En esa etapa, depende de nuestros padres comenzar a enseñarnos las actitudes correctas ante la privación, comenzando por diferenciar entre necesidades y antojos. El problema es que pocos lo entienden. La mayoría lo mismo nos alimenta, cubriendo una necesidad, que nos da un juguete, cumpliendo un antojo, bajo la creencia de que darle todo al niño es darle amor, o porque cedieron, por el motivo que fuera, a nuestras demandas externadas en berrinches.

Resultado: aunque la vida nos da siempre lo que necesitamos, nos negamos a recibirlo porque no coincide con lo que creemos que necesitamos. Consecuencia: peleamos con ella en lugar de vivirla.

Afortunadamente, la capacidad de adaptación de los seres humanos es también patrimonio individual, de manera que la mayoría aprendemos a tropezones a desarrollar tolerancia a la frustración. Y aun cuando vamos por ahí sin saber bien a bien la diferencia operativa entre el antojo y la necesidad, somos aceptablemente funcionales y disfuncionales.

Hay, sin embargo, quienes no: bebés con botarga de adultos que pretenden controlar a todos y todo a punta de berrinches. Nenes a los cuales no se les impusieron límites que les permitieran comprender el concepto de recompensa, para postergar el disfrute de un antojo, ni captar la idea de que el cumplimiento de sus deseos es una responsabilidad, no un derecho oponible al mundo entero.

Éstos son los adultos que tienen conflicto en cualquiera de sus relaciones, que discuten necedades, pelean por nimiedades, acostumbrados a conseguir todo o casi todo mediante manipulaciones. Su intolerancia a la frustración les impide manejar adecuadamente emociones fuertes y estados afectivos intensos.

Son las personas más dependientes que existen, porque tener lo que se les antoja y como se les antoja depende siempre de los demás, los proveedores, y porque es la atención de éstos lo que le da existencia al berrinche. Sin nadie que me vea para qué pataleo.

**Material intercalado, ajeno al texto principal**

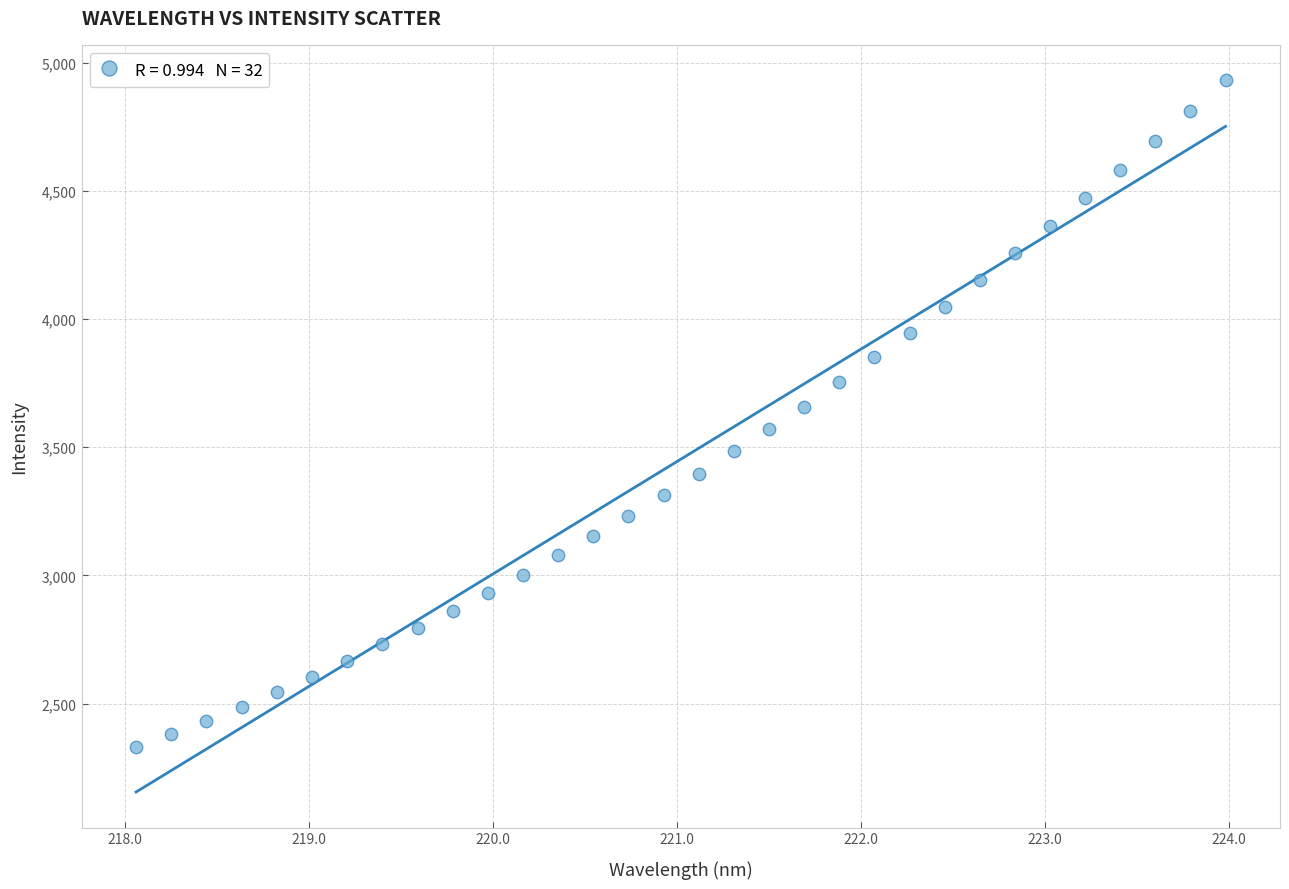

What is the range of Y values (max minus min)?

2602.1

Así, les caracteriza su falta de asertividad, pues una vez que no pueden obtener la respuesta que fuerzan, se derrumba su mundo y se paralizan. Debido a que tolerar la frustración les parece imposible, vuelven de nuevo al combate, tratando de reproducir las circunstancias y con los mismos recursos que en su primera infancia fueron efectivos.

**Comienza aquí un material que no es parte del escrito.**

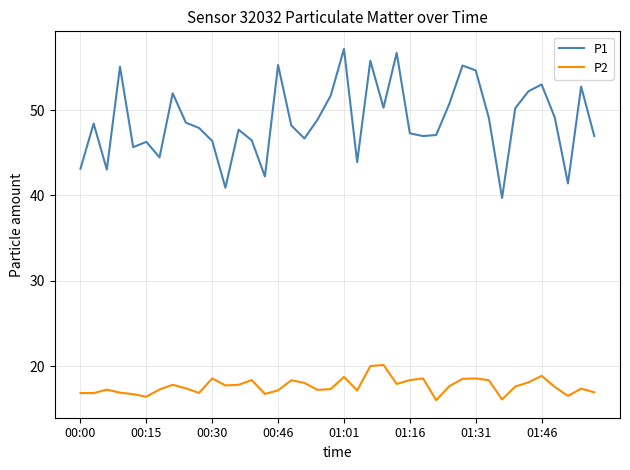

What is the sum of all P2 values?

706.1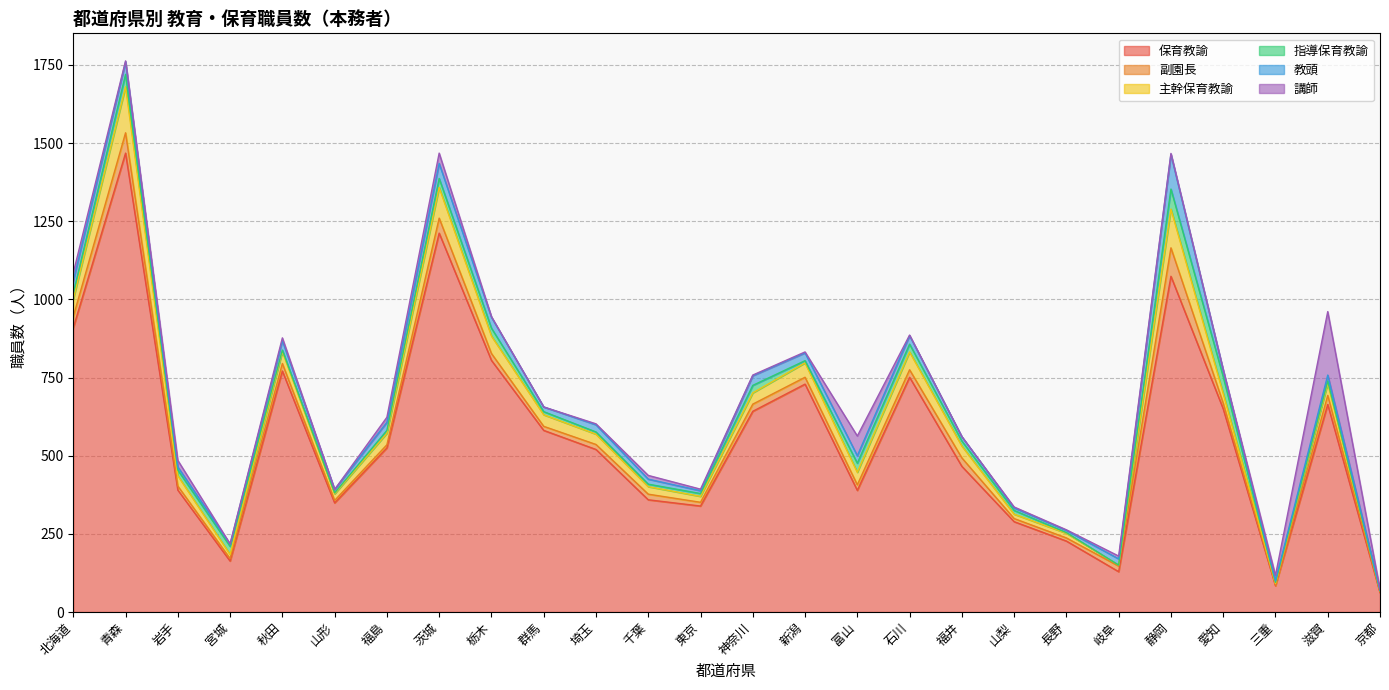

True or false: 保育教諭 has a value of 224 at 山形.

False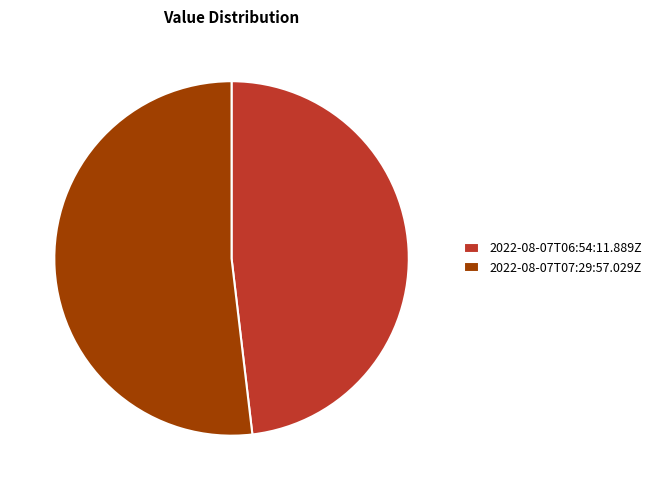

True or false: 2022-08-07T07:29:57.029Z accounts for 52% of the total.

True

Sí a usted le parece que dentro de este esquema de conducta cabe desde uno de sus seres más queridos hasta el líder de la nación más poderosa del mundo, sepa que hay manera de negociar con ellos, igual que lo haría con el niño.

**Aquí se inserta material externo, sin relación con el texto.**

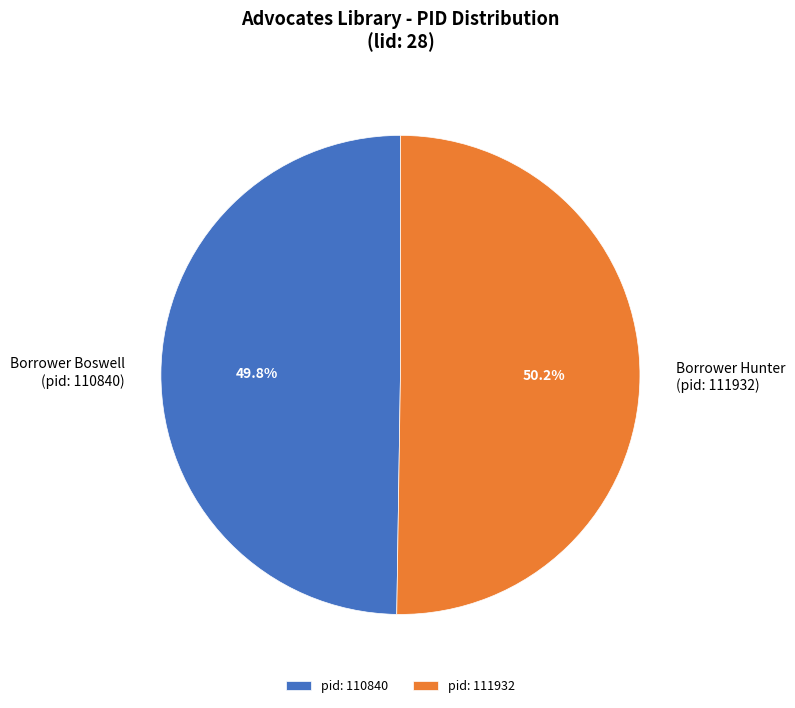

What percentage do Borrower Boswell (pid: 110840) and Borrower Hunter (pid: 111932) together represent?

100.0%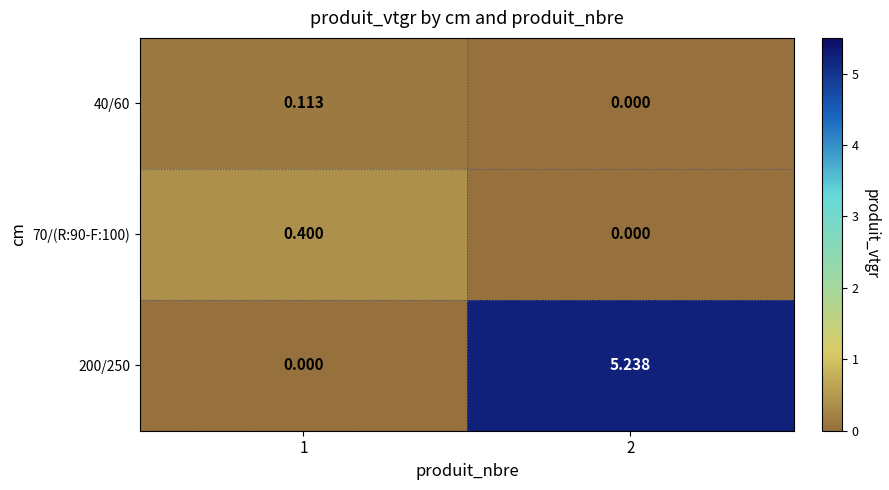

Which series has the widest spread of values?

200/250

Lucas J. J. Malaisi, en su libro Descubriendo mis emociones y habilidades, recomienda: trate de empatizar, para saber si es real la herida o sólo una rabieta infundada y gratuita; si es pataleta, no preste demasiada atención, sea displicente, pero no ignore por completo, o podría empeorar la situación; mantenga la calma, sea el adulto; no intente razonar con el berrinche o montará también usted en él y fije límites claros, precisos, con paciencia y mucha firmeza.

Esto no garantiza que cambie el berrinchudo, pero usted estará a salvo.